Prompt: Everything in the data should be repeated exactly, save for the images.

-.-.-

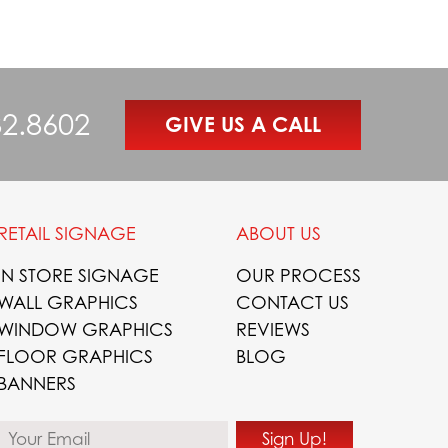
82.8602
GIVE US A CALL
RETAIL SIGNAGE
ABOUT US
IN STORE SIGNAGE
OUR PROCESS
WALL GRAPHICS
CONTACT US
WINDOW GRAPHICS
REVIEWS
FLOOR GRAPHICS
BLOG
BANNERS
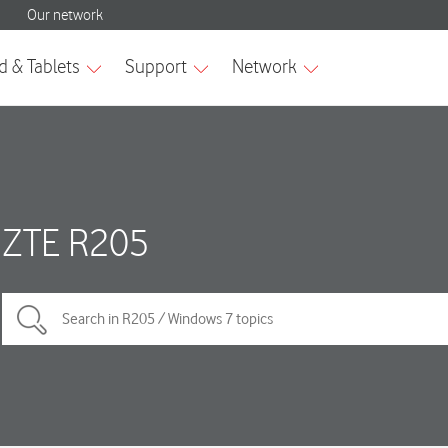
ZTE R205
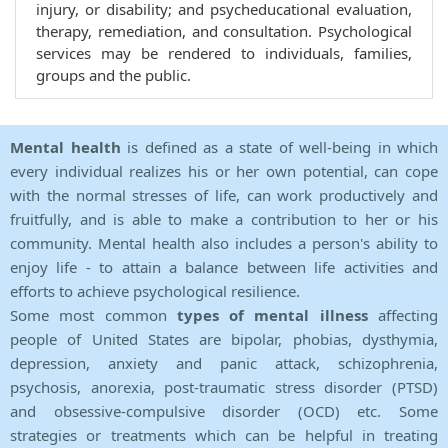
injury, or disability; and psycheducational evaluation,
therapy, remediation, and consultation. Psychological
services may be rendered to individuals, families,
groups and the public.
Mental health
is defined as a state of well-being in which
every individual realizes his or her own potential, can cope
with the normal stresses of life, can work productively and
fruitfully, and is able to make a contribution to her or his
community. Mental health also includes a person's ability to
enjoy life - to attain a balance between life activities and
efforts to achieve psychological resilience.
Some most common
types of mental illness
affecting
people of United States are bipolar, phobias, dysthymia,
depression, anxiety and panic attack, schizophrenia,
psychosis, anorexia, post-traumatic stress disorder (PTSD)
and obsessive-compulsive disorder (OCD) etc. Some
strategies or treatments which can be helpful in treating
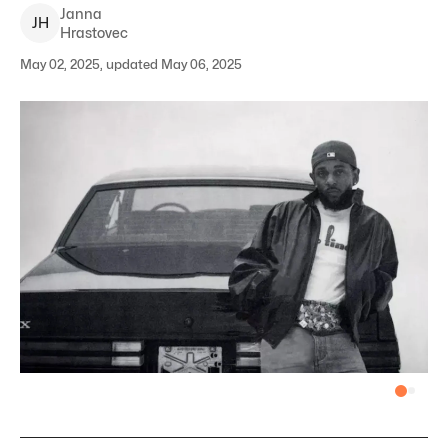
Janna
J
H
Hrastovec
May 02, 2025, updated May 06, 2025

-.-.-

Problem solution:
82.8602
GIVE US A CALL
RETAIL SIGNAGE
ABOUT US
IN STORE SIGNAGE
OUR PROCESS
WALL GRAPHICS
CONTACT US
WINDOW GRAPHICS
REVIEWS
FLOOR GRAPHICS
BLOG
BANNERS
ZTE R205
injury, or disability; and psycheducational evaluation,
therapy, remediation, and consultation. Psychological
services may be rendered to individuals, families,
groups and the public.
Mental health
is defined as a state of well-being in which
every individual realizes his or her own potential, can cope
with the normal stresses of life, can work productively and
fruitfully, and is able to make a contribution to her or his
community. Mental health also includes a person's ability to
enjoy life - to attain a balance between life activities and
efforts to achieve psychological resilience.
Some most common
types of mental illness
affecting
people of United States are bipolar, phobias, dysthymia,
depression, anxiety and panic attack, schizophrenia,
psychosis, anorexia, post-traumatic stress disorder (PTSD)
and obsessive-compulsive disorder (OCD) etc. Some
strategies or treatments which can be helpful in treating
Janna
J
H
Hrastovec
May 02, 2025, updated May 06, 2025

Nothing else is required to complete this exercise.